Aku tidak menyalahkan mereka. Tapi ingin kutanya, adakah sedikit saja rasa kasihan mereka kepadaku? Andai mereka pada posisiku, bisakah menahan semuanya?

(Shoba Dafina Mahya)

.
.
.

Shoba bangun lebih pagi dari pemilik rumah, ia akan memasak, mencuci pakaian kotor dan membenahi rumah dari dalam hingga ke halaman.

Hampir satu Minggu Shoba menumpang di rumah Prakely. Awalnya juga Shoba menolak, tapi karena Bapak Anwar merasa kasihan, dan kebetulan bibi di rumah lagi sakit parah, jadilah Bapak Anwar memaksa Shoba untuk tinggal di rumahnya sebagai anak angkat. Shoba pun menyanggupi membersihkan dan menyiapkan masakan untuk penghuni ini, sebagai gantinya, rumah ini menyediakan makan dan tempat tidur untuk Shoba.

Anak angkat ngebabu tanpa digaji, nasibnya lebih buruk dari ART rumah tapi mempunyai upah. Ya setidaknya ia tidak membayar makan dan tempat untuk tidur, tooooh? Shoba berusaha bersyukur untuk itu.

Awalnya keluarga Bapak Anwar ramah-canggung, tapi semakin ke sini, Shoba semakin tahu bagaimana mereka sangat tidak menyukai kehadiran Shoba.

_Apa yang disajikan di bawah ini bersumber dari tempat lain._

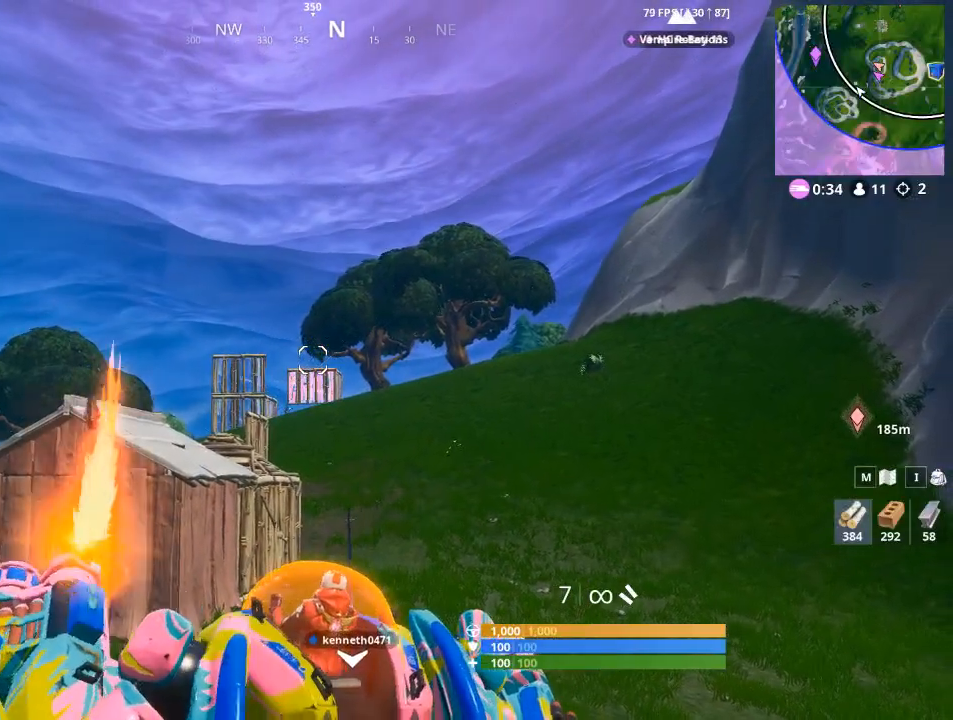
{"keys": [], "mouse": [], "mouse_move": "still", "events": []}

Prakely tidak suka dengan Shoba yang periang dan cepat bergaul dengan lingkungan. Membuatnya lengser dari singgasana anak tersayang. Apalagi Shoba diklaim bapaknya menjadi anak angkat.

Adapun Ibu Erin sangat julid karena pekerjaan Shoba kadang tertinggal beberapa karena mengejar kerja paruh waktu dan jam kuliah. Ibu Erin menjadi jengkel.

Shoba telah memasak sewajan nasi goreng, aromanya menguar di sudut dapur membuat perut kecilnya berbunyi minta diisi. Sejak semalam belum makan, mungkin setelah ia mandi akan menyantap sarapan lalu pergi ke kampus.

"Pagi, Bu," sapa Shoba pada Ibu Erin yang menutup pintu kamarnya.

Muka bantal itu langsung menampilkan wajah masam tanpa niat menjawab sapaan Shoba.

Shoba tersenyum dan berlalu tiga langkah di sana. Langkah ke empat senyum di wajah Shoba luntur, rautnya menjadi datar seakan tidak pernah melakukan interaksi tersebut.

Basa-basi adab keramahan dilakukan Shoba meski tidak dianggap. Toh Shoba siapa? Penumpang! Shoba sadar kok. Shoba sudah mencoba ramah, kan?

"BABU!! ITU KAOS KAKI KENAPA MASIH DI SOFA?! NGGAK BECUS AMAT BERSIHIN RUMAH!"

"M-maaf, Bu."

Shoba berbalik, ia lantas membungkuk sedikit saat berlalu di hadapan Ibu Erin menuju sofa putih. Ia meruntuki dirinya melupakan kaus kaki Prakely. Padahal baru kemarin dipakai oleh kakaknya itu, masih wangi dan bersih, lho!

"KALAU NGGAK NIAT BERSIHIN. NGGAK USAH TINGGAL DI SINI! MENYUSAHKAN! CUMA NGANGKAT KAOS DOANG MALAS! PANTAS DIBUANG ORANG!"

Lihatkan, cuma masalah sepele Ibu Erin sudah teriak marah-marah. Walaupun berstatus anak angkat, hati mana yang tidak remuk saat pekerjaan yang selesai dihina sedemikian rupa cuma karena satu agenda terlewatkan.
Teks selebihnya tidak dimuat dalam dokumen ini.